### PROBLEM SET
(A) Translate this sentence from the text on church sanctuary screens below into Spanish: "In the West, after the Council of Trent, in order to encourage greater connection between congregations and the sanctuary, many rood screens were removed, although they were never formally forbidden."
(B) In one to three sentences, explain why the author of the text on church sanctuary screens below raises the subject of the dividing line between sanctuary and nave.

START READING TEXT

I will be attending and am speaking at one of the panel sessions on the Saturday morning. So perhaps we’ll see some of you there!

Iconostasis, Rood Screen, Altar Rail or Shag-Pile Carpetted Step?

Are We Creating a Holy Place…or Fitting Out the Living Room?

The nature of the dividing line between sanctuary and nave in a church has been a hot topic over the years. I raise the subject today not to spill yet more ink in complaining about the removal of altar rails in churches over the last 50 years or so, although it is something I do feel strongly about. Rather, I am interested in trying to establish how, with due regard for tradition, we might encourage in the Roman Rite a renewed engagement with art in the liturgy, in the such a way that it deepens our participation, rather than distracts from it.

One thing that always strikes me when I go to an Eastern Rite Catholic Church, (recently I have been attending St Elias Melkite Church in Los Gatos, California,) is how much more naturally priest, deacon, cantor and congregation engage with the icons during the liturgy. In contrast, in the Roman Rite, even in traditional congregations, apart from perhaps the crucifix and altarpiece, the choice of art seems to be governed more by the priest’s personal devotion than liturgical considerations, and there appears to be very little engagement with it during the liturgy itself. At best, sacred art provides a decorative backdrop that helps set an appropriate mood for the worship of God with direct engagement in the liturgy itself, which is largely a hands-clasped and eyes-closed activity.

First a quick presentation of different options available to us.

According to my research, the original division in both East and West was more like today’s altar rail, with gaps or doors for processing. The typical “transenna” might have looked as this one at Sant’ Apollinarre in Ravenna, which I understand was restored in the 20th century.

Another example from the 12th century, at San Clemente in Rome, which seems to follow the early traditional style.

In time, from perhaps the 9th century onwards, the transenna grew upwards into a screen, as in this 9th century example from Santa Maria in Cosmedin in Rome.

Gradually, we see images being added, as in the Byzantine-Venetian Torcello Cathedral, built in the 7th century, but restored in the 9th and 11th centuries.

This then developed into the Western rood screen, “rood” being an old English word for the cross. The example below is a 15th century screen from Cornwall in England.

The lower portion would originally have had images in it, as in this example below from Norfolk. (The cross is now missing.)

In the East, especially in Russia in the 15th century, we start to see the development of the solid iconostasis, the form that we tend to associate with Eastern churches today. This is a 15th century Russian iconostasis.

This is the iconostasis of the Melkite Greek-Catholic Cathedral in Jerusalem.

Even in Eastern churches, icon screens are not always so high as to completely block the view of the apse. Here is a new icon screen from St Nicholas Russian Orthodox Church in Amsterdam.

In the West, after the Council of Trent, in order to encourage greater connection between congregations and the sanctuary, many rood screens were removed, although they were never formally forbidden. The norm became the communion rail.

The multi-image altarpiece, the reredos, had developed in prominence – one might even think of it as an iconostasis behind the altar, even before the removal of rood screens. These can be painted or, as in the example above, sculpted.

END READING TEXT
START DATASET CONTENT

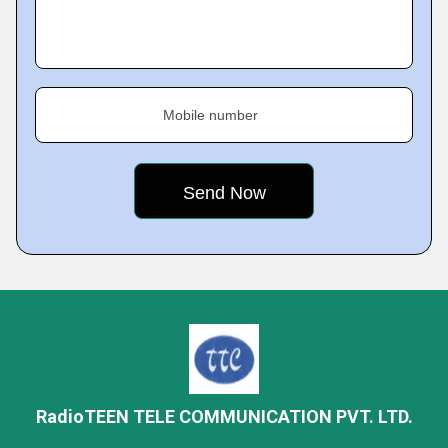
Mobile number
RadioTEEN TELE COMMUNICATION PVT. LTD.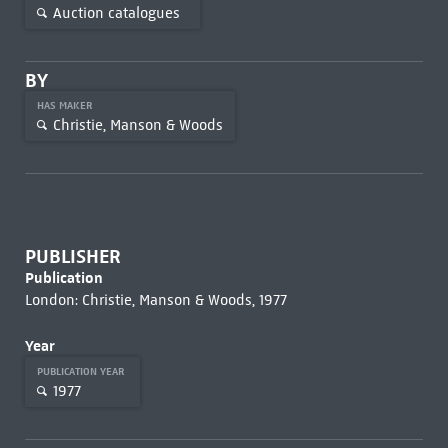
Auction catalogues
BY
HAS MAKER
Christie, Manson & Woods
PUBLISHER
Publication
London: Christie, Manson & Woods, 1977
Year
PUBLICATION YEAR
1977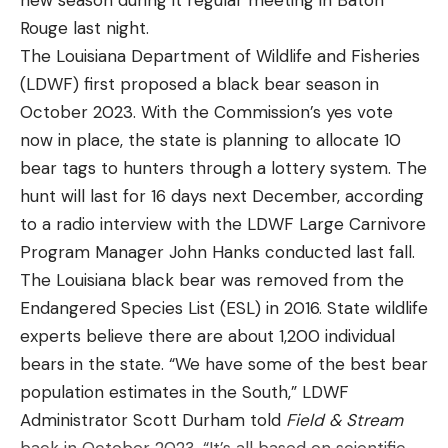
new season during it regular meeting in Baton
Some of his favorite bodies of water are Saginaw
Rouge last night.
“I don’t think I caught more than four or five fish
Bay, St. Lawrence River, Clarks Hill and the James
The Louisiana Department of Wildlife and Fisheries
(apiece) off of one area,” Robinson said. “I would just
River.
(LDWF) first proposed a black bear season in
jump from area to area running my pattern and
Leave a comment
He has had numerous top ten and top five finishes
October 2023. With the Commission’s yes vote
pick up three, four, five fish over and over again.”
throughout his college career and has a love for
now in place, the state is planning to allocate 10
sharing his knowledge and passion for fishing with
During practice, Robinson caught mostly
bear tags to hunters through a lottery system. The
others.
largemouth. On Wednesday, however, he did the
hunt will last for 16 days next December, according
majority of his damage with smallmouth, catching
to a radio interview with the LDWF Large Carnivore
Read the full article
here
20 scorable brown fish compared to nine green
Program Manager John Hanks conducted last fall.
ones.
The Louisiana black bear was removed from the
Endangered Species List (ESL) in 2016. State wildlife
[ruby_static_newsletter]
It wasn’t just Robinson but Group B as a whole that
experts believe there are about 1,200 individual
caught more smallmouth than the anglers in
bears in the state. “We have some of the best bear
Group A did during their first day on the water. The
population estimates in the South,” LDWF
brown fish Dale Hollow is best known for
Administrator Scott Durham told
Field & Stream
Leave a comment
comprised nearly 37% of the 448 scorable bass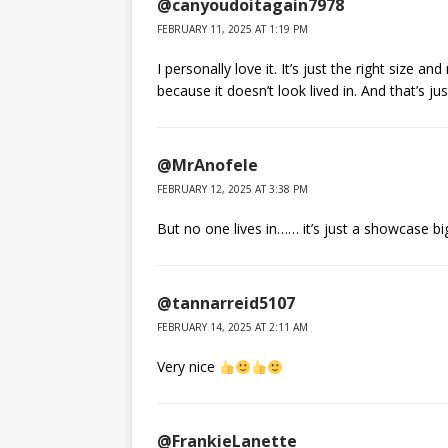
@canyoudoitagain7978
FEBRUARY 11, 2025 AT 1:19 PM
I personally love it. It’s just the right size an
because it doesn’t look lived in. And that’s jus
@MrAnofele
FEBRUARY 12, 2025 AT 3:38 PM
But no one lives in…… it’s just a showcase bi
@tannarreid5107
FEBRUARY 14, 2025 AT 2:11 AM
Very nice
@FrankieLanette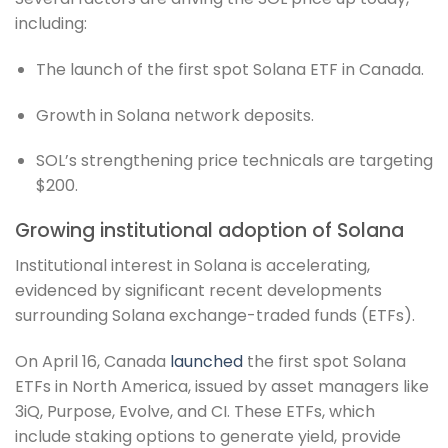
including:
The launch of the first spot Solana ETF in Canada.
Growth in Solana network deposits.
SOL’s strengthening price technicals are targeting
$200.
Growing institutional adoption of Solana
Institutional interest in Solana is accelerating,
evidenced by significant recent developments
surrounding Solana exchange-traded funds (ETFs).
On April 16, Canada
launched
the first spot Solana
ETFs in North America, issued by asset managers like
3iQ, Purpose, Evolve, and CI. These ETFs, which
include staking options to generate yield, provide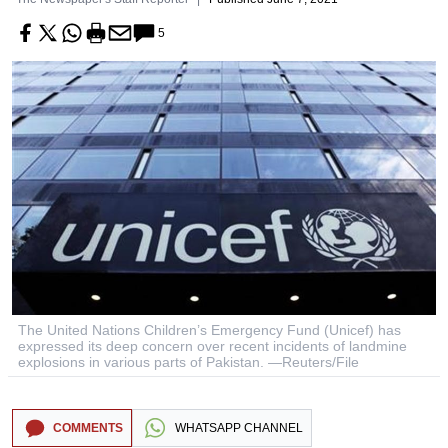
5
The United Nations Children’s Emergency Fund (Unicef) has
expressed its deep concern over recent incidents of landmine
explosions in various parts of Pakistan. —Reuters/File
COMMENTS
WHATSAPP CHANNEL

END DATASET CONTENT

### ANSWER SECTION
(A) En Occidente, después del Concilio de Trento, con el fin de fomentar una mayor conexión entre las congregaciones y el santuario, se retiraron muchos jubés, aunque nunca fueron prohibidos formalmente.

(B) The author raises it not to complain again about the removal of altar rails. The aim is to work out how, with due regard for tradition, the Roman Rite might encourage a renewed engagement with art in the liturgy that deepens participation rather than distracting from it.